▶ [DOCUMENT EXTRACT]
Why is the result of sha256 the same for inputs 0 to 15?

[curiosity81]

Just for curiosity:

Why does

Code:

echo "obase=16;ibase=10;$var" | bc | xxd -p -r | sha256sum

result in

Code:

e3b0c44298fc1c149afbf4c8996fb92427ae41e4649b934ca495991b7852b855

where $var is in {"0", ..., "15"}?

Thx.

[Foxpup]

Because converting hex digits into bytes requires an even number of the former, since each byte requires two hex digits. In particular, xxd drops the last hex digit if there are an odd number of them, and if this results in a zero-length input, it will produce a zero-length output (compare your hash to the output of "echo -n | sha256sum").

[curiosity81]

Because converting hex digits into bytes requires an even number of the former, since each byte requires two hex digits. In particular, xxd drops the last hex digit if there are an odd number of them, and if this results in a zero-length input, it will produce a zero-length output (compare your hash to the output of "echo -n | sha256sum").

I see. This makes sense!

Thank you very much.

[curiosity81]

So, to do it correctly, if bc returns an odd number of digits, would it be correct to add a 0 at the beginning of the hex-string?

[Foxpup]

Yes.

[curiosity81]

Thx again.

▶ [TASK LIST]
1. From the sha256 thread, extract the text between "Thank you very" and "of the hex-string?", inclusive.
2. According to the sha256 thread, what does xxd do with the last hex digit when there is an odd number of them?
3. Name each command that is piped together in the first code line of the sha256 thread.

▶ [Collected data]
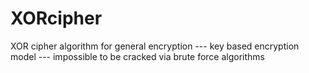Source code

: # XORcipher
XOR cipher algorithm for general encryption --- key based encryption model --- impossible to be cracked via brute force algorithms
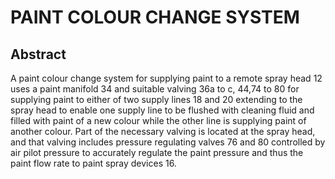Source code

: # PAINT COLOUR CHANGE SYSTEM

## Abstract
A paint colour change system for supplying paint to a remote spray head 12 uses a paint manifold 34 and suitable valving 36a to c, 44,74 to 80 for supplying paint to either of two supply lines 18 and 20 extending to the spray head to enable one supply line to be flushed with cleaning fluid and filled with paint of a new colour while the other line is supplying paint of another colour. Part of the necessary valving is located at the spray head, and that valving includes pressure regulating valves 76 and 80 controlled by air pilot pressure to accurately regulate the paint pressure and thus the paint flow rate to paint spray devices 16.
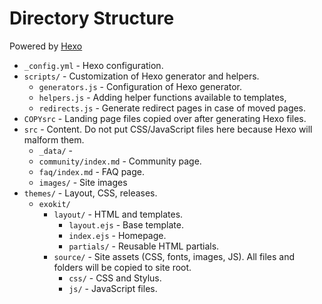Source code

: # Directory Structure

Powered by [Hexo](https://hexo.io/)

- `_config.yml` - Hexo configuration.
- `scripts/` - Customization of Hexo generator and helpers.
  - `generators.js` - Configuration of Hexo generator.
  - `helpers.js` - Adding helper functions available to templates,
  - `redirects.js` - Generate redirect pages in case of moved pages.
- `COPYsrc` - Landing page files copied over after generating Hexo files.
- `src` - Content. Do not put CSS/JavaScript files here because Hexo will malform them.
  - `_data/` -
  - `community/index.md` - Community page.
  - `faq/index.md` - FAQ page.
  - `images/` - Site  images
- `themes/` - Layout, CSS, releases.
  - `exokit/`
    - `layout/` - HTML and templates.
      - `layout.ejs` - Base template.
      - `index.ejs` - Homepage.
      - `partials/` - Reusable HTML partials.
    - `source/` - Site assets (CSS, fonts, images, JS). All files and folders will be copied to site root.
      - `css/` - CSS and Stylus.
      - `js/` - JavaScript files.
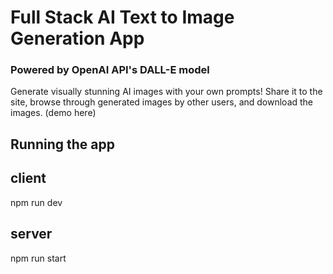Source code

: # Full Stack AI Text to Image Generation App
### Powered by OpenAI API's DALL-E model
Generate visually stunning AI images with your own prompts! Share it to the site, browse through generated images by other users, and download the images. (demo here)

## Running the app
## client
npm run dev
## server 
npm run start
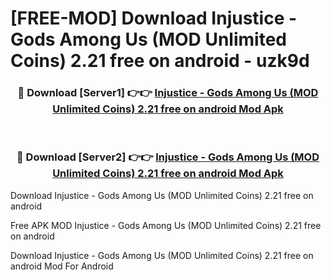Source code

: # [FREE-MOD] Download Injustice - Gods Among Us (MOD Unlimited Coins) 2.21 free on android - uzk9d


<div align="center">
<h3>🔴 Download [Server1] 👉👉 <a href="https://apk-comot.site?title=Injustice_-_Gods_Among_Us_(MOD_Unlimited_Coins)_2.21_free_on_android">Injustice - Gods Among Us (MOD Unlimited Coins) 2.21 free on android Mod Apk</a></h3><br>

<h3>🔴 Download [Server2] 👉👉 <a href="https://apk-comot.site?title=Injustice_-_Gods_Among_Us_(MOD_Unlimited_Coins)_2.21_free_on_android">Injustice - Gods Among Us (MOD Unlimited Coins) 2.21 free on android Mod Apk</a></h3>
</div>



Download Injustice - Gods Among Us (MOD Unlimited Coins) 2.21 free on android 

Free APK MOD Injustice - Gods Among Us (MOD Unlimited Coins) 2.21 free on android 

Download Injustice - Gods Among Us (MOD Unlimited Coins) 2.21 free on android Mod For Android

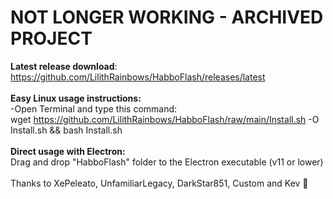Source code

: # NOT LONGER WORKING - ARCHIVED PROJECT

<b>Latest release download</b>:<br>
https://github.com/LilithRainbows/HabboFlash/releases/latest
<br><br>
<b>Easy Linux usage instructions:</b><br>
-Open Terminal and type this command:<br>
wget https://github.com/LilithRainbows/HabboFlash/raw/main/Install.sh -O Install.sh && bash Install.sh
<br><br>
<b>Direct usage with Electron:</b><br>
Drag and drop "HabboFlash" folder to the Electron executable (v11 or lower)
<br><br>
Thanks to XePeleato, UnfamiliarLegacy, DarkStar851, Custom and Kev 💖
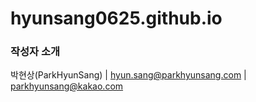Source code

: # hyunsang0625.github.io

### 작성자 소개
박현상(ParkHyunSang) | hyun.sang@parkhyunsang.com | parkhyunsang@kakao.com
...
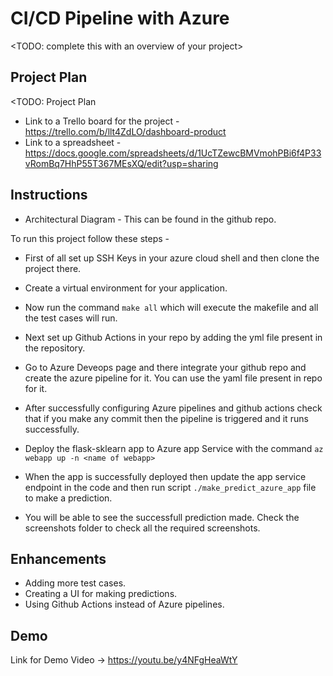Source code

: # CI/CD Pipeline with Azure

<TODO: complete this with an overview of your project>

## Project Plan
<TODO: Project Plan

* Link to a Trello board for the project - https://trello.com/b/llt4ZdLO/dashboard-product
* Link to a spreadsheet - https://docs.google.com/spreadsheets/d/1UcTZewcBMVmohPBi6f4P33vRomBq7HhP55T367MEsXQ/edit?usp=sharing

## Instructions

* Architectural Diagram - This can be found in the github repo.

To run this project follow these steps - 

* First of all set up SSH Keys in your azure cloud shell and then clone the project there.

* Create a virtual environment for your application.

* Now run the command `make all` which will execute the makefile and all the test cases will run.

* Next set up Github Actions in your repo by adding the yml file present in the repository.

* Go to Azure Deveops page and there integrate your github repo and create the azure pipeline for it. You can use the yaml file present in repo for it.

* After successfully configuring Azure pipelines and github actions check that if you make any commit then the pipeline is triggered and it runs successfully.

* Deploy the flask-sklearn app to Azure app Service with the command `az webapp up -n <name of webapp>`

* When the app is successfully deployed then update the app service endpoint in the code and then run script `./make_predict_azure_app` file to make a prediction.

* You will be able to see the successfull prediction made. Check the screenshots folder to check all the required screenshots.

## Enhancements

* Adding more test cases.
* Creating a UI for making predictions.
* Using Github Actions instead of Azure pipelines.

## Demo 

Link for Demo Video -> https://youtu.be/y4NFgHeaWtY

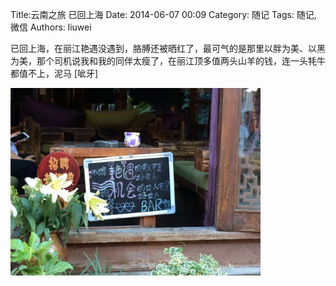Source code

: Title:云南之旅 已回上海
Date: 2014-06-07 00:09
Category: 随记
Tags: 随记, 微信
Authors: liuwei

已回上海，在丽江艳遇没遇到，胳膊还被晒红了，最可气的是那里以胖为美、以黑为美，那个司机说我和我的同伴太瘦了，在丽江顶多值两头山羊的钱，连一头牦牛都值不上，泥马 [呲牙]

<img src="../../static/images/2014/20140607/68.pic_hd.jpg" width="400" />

▶ [ANSWERS FOR THE TASKS]
1.
Thank you very much.

[curiosity81]

So, to do it correctly, if bc returns an odd number of digits, would it be correct to add a 0 at the beginning of the hex-string?

2. It drops it.

3. echo, bc, xxd, sha256sum